I sit in my living room, knees curled up against my chest. Eyes closed. Just doing my best to keep breathing. I can’t go outside because of the storm, and I can’t seem to sleep because it’s so loud in here I can barely hear myself think.

Then there’s the panic attacks. The feeling of being smothered in this house. Like the walls are closing in around me. The wind echoes through my house like high-pitched screams.

Something hits the side of my house, and I bite back my own scream.

Eloise could be sleeping on the other side of the wall, and the last thing I want to do is wake her with my terror. I bite down on the inside of my cheek so hard that I taste the copper tang of my own blood.

Something hits my house again, this time above me.

Then a massive crack fills the house and the entire ceiling caves in.

I scream, lunging off of my couch just in time to avoid being crushed by the large tree that once stood outside my living room window.

It pins me, one of the branches catching my leg and holding me to the ground. I struggle to break free—heart pounding. Thiscannotbe happening! Rain hammers down on me, soaking my pajamas and the carpet.

It’s freezing, and I struggle to get free, but the pain in my leg shoots up through my body. Is this how I’m going to die? Pinned to the floor of my living room, being waterboarded by a storm?

“Come on!” I yell as I try to lift the tree off of my leg.

Another loud crack that sounds like thunder. I arch my back to tilt my head toward the front door as it flies open. Silas stands on the other side, soaked with rain water, his eyes wild and furious. He rushes forward and squats down to lift the branch off my leg, and I wiggle free.

Then, he kneels beside me, his hands running over my head, my arms, as he checks for injuries. “Are you all right?”

I look up at him and our gazes lock. For the first time, he’s not looking at me like I’m an enemy. That mask he wears is gone, replaced with genuine concern. “I’m okay,” I reply.

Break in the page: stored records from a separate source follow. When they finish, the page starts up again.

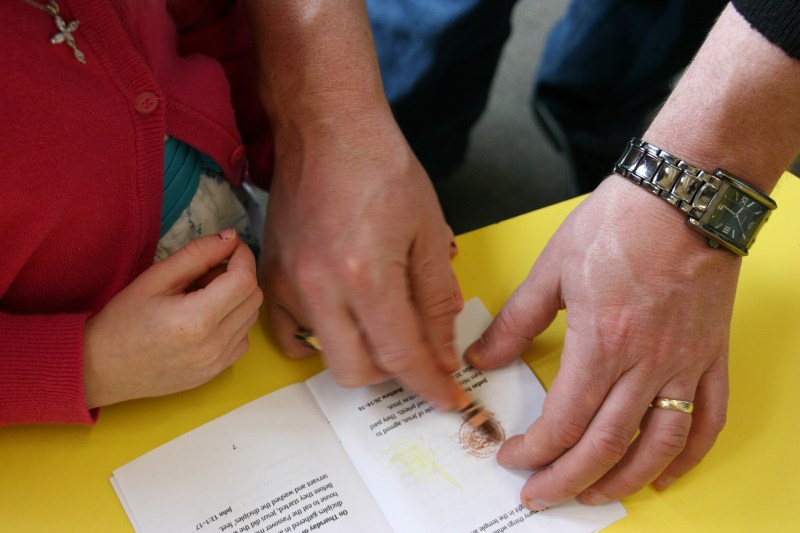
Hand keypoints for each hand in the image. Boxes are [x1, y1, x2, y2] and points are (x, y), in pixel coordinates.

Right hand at [83, 229, 262, 407]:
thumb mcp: (155, 278)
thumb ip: (197, 254)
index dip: (244, 257)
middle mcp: (213, 345)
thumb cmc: (123, 320)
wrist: (102, 368)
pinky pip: (243, 338)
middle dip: (239, 276)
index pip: (245, 280)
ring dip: (236, 299)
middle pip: (254, 297)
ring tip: (202, 298)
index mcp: (196, 319)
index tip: (231, 247)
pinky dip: (233, 323)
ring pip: (251, 317)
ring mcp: (217, 363)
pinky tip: (205, 320)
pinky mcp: (217, 372)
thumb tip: (232, 237)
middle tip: (206, 274)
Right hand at [259, 115, 463, 408]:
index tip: (448, 398)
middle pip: (358, 372)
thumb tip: (441, 352)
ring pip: (326, 356)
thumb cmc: (381, 167)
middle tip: (420, 356)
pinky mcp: (271, 276)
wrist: (326, 127)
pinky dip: (320, 341)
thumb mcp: (427, 231)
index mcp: (366, 274)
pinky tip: (343, 322)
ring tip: (384, 324)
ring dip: (362, 355)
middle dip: (396, 375)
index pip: (402, 357)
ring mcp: (288, 284)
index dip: (431, 385)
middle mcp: (319, 288)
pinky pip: (290, 335)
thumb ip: (436, 300)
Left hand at [466, 176, 736, 508]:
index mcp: (602, 341)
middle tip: (540, 496)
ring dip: (625, 481)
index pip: (565, 420)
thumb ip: (515, 322)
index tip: (513, 458)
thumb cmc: (620, 221)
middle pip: (607, 444)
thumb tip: (482, 357)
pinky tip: (665, 473)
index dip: (535, 450)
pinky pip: (708, 417)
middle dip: (568, 480)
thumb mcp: (552, 268)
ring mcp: (684, 361)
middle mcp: (647, 361)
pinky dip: (689, 455)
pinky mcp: (710, 354)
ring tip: (593, 496)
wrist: (684, 193)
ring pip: (659, 444)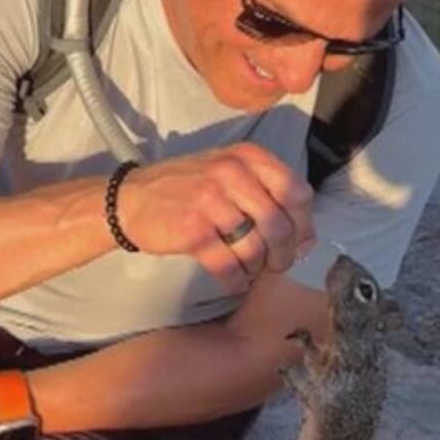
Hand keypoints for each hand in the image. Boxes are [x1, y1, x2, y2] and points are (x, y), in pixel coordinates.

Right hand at [115, 143, 315, 293]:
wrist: (131, 199)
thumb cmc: (188, 188)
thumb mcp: (230, 174)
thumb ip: (269, 196)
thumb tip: (308, 239)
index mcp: (248, 157)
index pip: (297, 192)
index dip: (304, 224)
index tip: (298, 243)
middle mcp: (232, 172)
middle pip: (280, 225)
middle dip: (283, 254)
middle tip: (274, 265)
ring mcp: (211, 199)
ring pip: (256, 247)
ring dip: (256, 268)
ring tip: (249, 271)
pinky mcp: (193, 229)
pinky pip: (229, 265)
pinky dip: (235, 281)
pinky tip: (233, 282)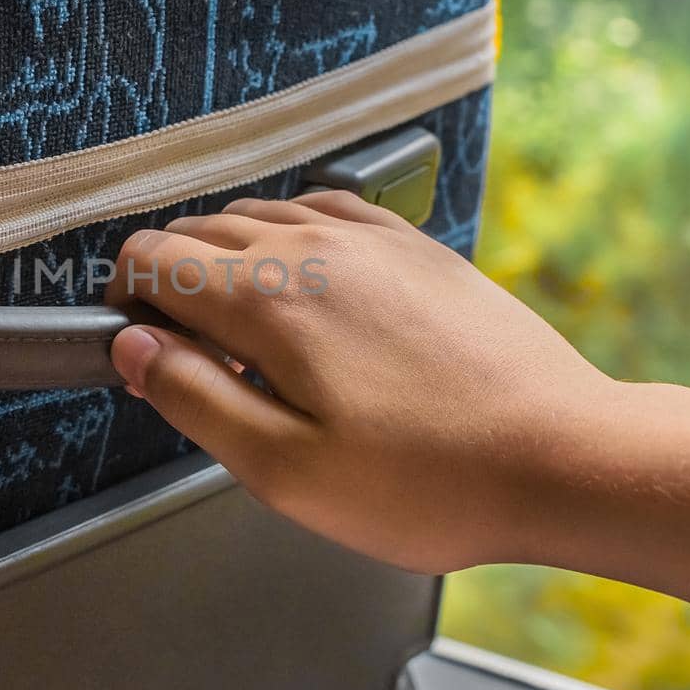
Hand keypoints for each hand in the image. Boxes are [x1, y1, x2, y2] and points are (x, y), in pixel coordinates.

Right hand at [105, 191, 612, 574]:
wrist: (563, 456)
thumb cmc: (428, 481)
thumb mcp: (285, 471)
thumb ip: (194, 398)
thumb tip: (132, 348)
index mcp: (268, 301)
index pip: (153, 259)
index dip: (127, 302)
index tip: (142, 352)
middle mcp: (312, 247)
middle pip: (199, 231)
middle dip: (171, 283)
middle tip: (191, 360)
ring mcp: (370, 238)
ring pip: (259, 214)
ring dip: (227, 260)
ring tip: (247, 336)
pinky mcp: (415, 246)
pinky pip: (324, 208)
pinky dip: (289, 235)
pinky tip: (303, 283)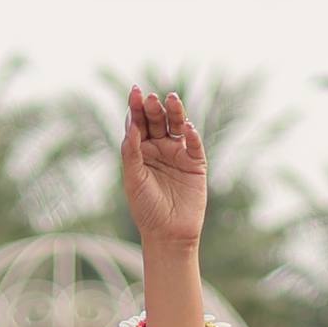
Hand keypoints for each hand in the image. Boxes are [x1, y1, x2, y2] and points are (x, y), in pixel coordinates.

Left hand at [121, 87, 207, 249]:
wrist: (167, 233)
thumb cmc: (146, 208)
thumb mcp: (133, 179)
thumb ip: (131, 152)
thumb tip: (131, 125)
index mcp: (140, 150)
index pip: (138, 124)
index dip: (136, 108)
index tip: (135, 92)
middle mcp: (159, 148)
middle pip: (157, 121)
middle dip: (154, 109)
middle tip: (151, 99)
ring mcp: (178, 153)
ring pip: (177, 126)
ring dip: (175, 112)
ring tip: (171, 99)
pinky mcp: (196, 163)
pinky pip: (194, 145)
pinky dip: (192, 135)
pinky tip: (188, 128)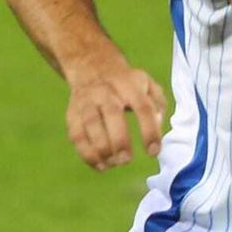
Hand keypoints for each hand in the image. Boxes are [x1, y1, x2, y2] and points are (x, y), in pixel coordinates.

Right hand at [63, 55, 167, 170]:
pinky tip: (100, 165)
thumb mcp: (148, 84)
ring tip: (114, 164)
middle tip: (126, 160)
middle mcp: (107, 92)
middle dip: (119, 140)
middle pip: (112, 114)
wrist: (91, 65)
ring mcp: (87, 101)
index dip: (149, 130)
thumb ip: (158, 104)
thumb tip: (157, 126)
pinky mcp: (72, 113)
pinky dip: (86, 153)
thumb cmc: (126, 82)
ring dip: (100, 149)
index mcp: (130, 85)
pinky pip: (76, 135)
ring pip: (90, 125)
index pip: (143, 107)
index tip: (154, 151)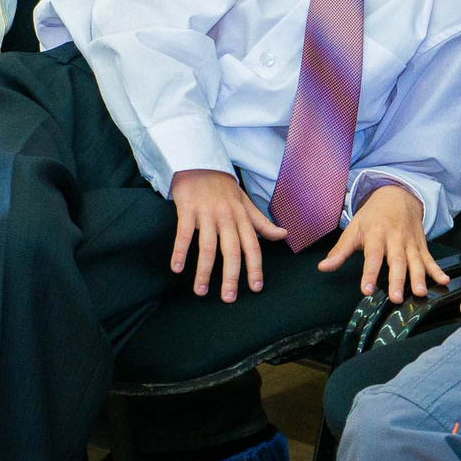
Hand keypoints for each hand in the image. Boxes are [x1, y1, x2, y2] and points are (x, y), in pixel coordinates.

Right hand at [169, 167, 285, 299]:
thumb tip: (284, 235)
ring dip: (204, 271)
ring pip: (208, 246)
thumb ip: (262, 223)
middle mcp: (227, 217)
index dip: (255, 268)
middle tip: (229, 298)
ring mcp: (207, 214)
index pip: (253, 246)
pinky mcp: (187, 209)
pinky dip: (180, 251)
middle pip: (232, 251)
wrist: (200, 162)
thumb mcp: (246, 203)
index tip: (256, 288)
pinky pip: (184, 234)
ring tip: (201, 291)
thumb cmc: (224, 187)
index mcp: (242, 218)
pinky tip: (177, 269)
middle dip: (231, 276)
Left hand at [317, 183, 447, 302]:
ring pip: (415, 261)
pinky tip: (444, 281)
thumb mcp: (354, 229)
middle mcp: (395, 238)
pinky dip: (437, 270)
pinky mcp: (421, 245)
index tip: (366, 290)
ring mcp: (410, 242)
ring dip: (419, 277)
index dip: (369, 273)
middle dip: (398, 280)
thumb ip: (340, 251)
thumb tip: (323, 268)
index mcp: (376, 234)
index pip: (372, 256)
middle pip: (397, 261)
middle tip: (397, 298)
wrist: (398, 195)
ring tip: (421, 293)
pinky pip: (430, 259)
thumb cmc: (373, 217)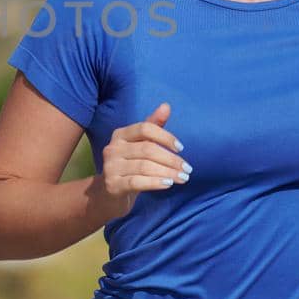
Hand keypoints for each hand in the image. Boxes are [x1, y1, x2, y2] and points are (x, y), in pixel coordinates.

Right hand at [95, 102, 190, 218]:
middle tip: (187, 169)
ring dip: (167, 173)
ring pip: (144, 167)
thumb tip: (166, 106)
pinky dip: (155, 183)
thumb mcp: (141, 144)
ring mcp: (111, 167)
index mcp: (120, 134)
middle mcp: (112, 148)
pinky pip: (137, 182)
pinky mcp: (112, 185)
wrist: (110, 192)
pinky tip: (168, 184)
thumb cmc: (130, 164)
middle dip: (171, 159)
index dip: (165, 136)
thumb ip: (153, 126)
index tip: (181, 148)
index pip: (145, 128)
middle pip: (147, 150)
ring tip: (183, 178)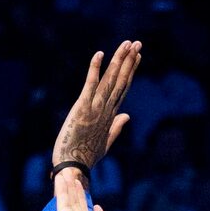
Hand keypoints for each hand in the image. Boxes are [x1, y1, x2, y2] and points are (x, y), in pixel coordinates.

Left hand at [50, 41, 139, 171]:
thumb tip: (127, 115)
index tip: (137, 56)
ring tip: (127, 44)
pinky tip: (100, 54)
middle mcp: (106, 109)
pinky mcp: (82, 108)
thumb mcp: (105, 142)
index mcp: (111, 116)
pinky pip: (90, 84)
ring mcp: (95, 108)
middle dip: (129, 61)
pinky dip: (95, 69)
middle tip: (137, 43)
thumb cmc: (85, 157)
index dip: (131, 71)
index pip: (123, 88)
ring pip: (110, 80)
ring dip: (119, 60)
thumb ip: (116, 128)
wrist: (72, 167)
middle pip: (121, 80)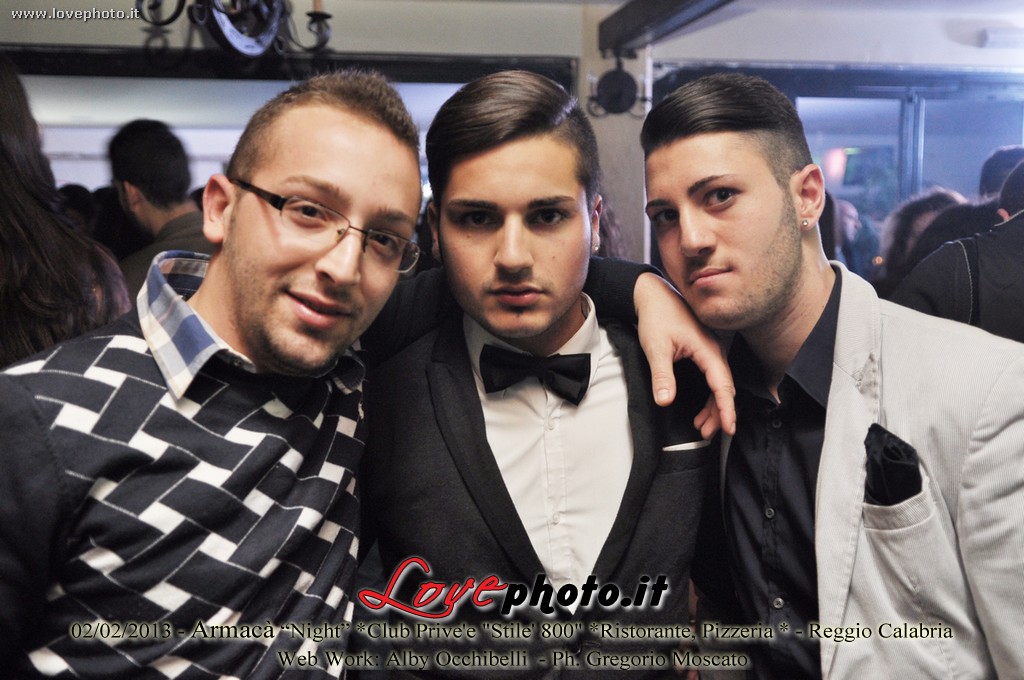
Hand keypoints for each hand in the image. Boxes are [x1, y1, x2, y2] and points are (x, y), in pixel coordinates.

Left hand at [634, 273, 735, 437]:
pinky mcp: (703, 351)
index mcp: (707, 349)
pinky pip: (713, 378)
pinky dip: (710, 396)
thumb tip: (665, 401)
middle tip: (709, 434)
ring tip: (703, 427)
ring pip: (719, 385)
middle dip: (719, 413)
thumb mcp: (656, 347)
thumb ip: (662, 375)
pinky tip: (702, 409)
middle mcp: (714, 351)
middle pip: (724, 388)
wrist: (653, 295)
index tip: (729, 428)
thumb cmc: (657, 316)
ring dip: (714, 407)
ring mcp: (710, 351)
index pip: (722, 385)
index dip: (726, 409)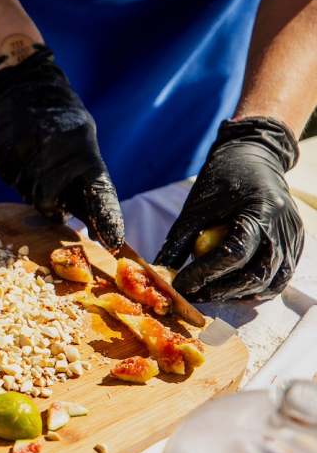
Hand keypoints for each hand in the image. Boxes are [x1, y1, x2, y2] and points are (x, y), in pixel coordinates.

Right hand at [0, 46, 124, 251]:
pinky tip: (18, 150)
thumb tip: (81, 222)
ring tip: (33, 156)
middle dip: (45, 202)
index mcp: (85, 150)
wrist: (25, 85)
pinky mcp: (2, 149)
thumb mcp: (82, 141)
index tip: (113, 241)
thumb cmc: (61, 122)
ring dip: (27, 182)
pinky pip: (6, 177)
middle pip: (45, 200)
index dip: (106, 218)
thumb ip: (82, 177)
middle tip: (48, 190)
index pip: (99, 193)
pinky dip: (12, 170)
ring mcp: (27, 149)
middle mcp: (57, 150)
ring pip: (23, 190)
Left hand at [154, 118, 302, 301]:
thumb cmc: (220, 181)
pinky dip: (255, 288)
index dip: (205, 274)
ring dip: (238, 294)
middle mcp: (282, 227)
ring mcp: (293, 237)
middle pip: (256, 274)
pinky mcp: (295, 244)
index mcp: (259, 211)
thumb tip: (158, 274)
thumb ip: (178, 244)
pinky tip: (231, 288)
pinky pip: (280, 276)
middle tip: (193, 295)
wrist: (254, 157)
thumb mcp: (195, 209)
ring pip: (271, 282)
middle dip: (221, 290)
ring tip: (209, 293)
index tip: (180, 286)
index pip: (234, 253)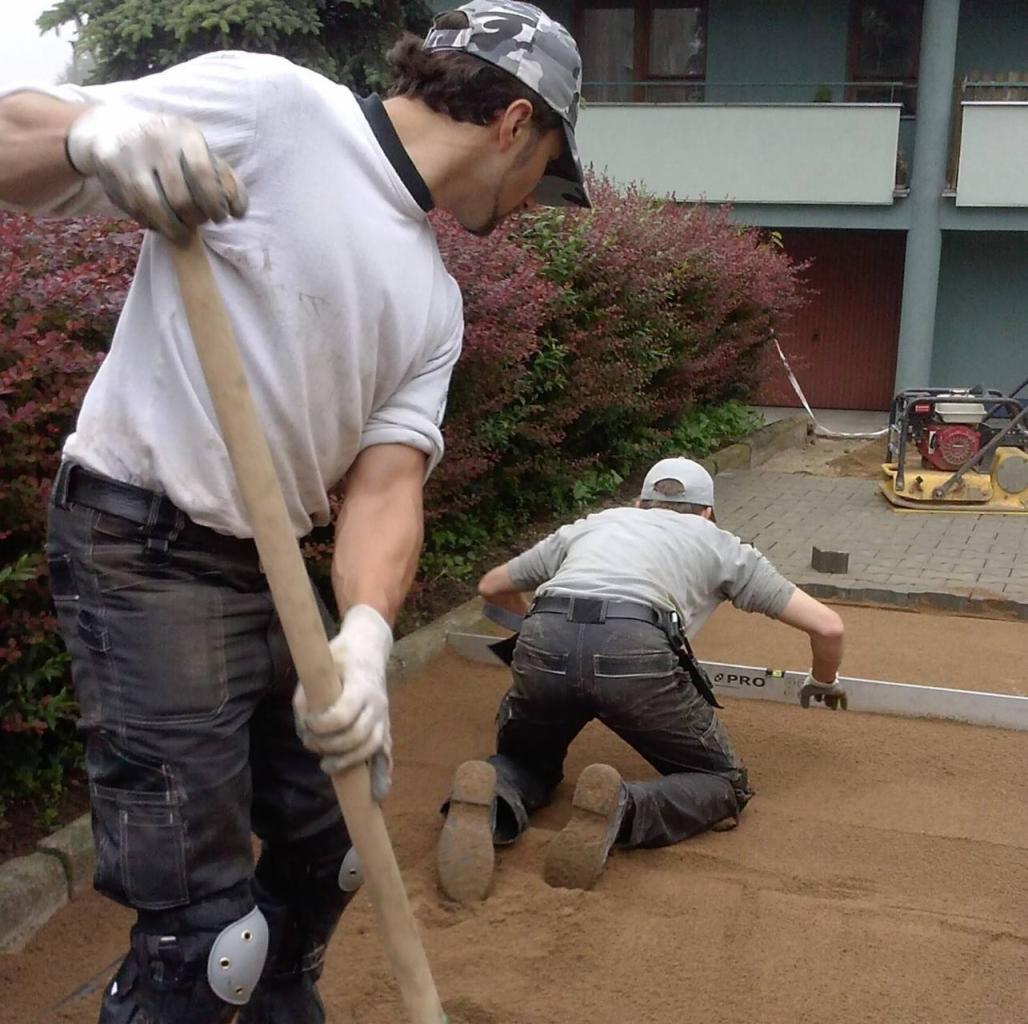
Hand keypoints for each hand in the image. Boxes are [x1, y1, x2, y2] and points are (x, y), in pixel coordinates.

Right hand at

Silas stands, so I try to follow, but pain has me hissing through clenched teeth. One look down and I can tell that the branch tore through the sweatpants I’d been wearing and into the flesh of my leg.

Fantastic.

Here’s hoping that won’t need stitches.

“Come on.” He lifts me and carries me out of my house and onto the front porch. A gust slams into us, nearly knocking him off of his feet. I can’t hear a thing with the deafening wind and the boom of thunder.

We make it to his front door in seconds, but we’re both soaked.

Still, at least his ceiling is relatively intact.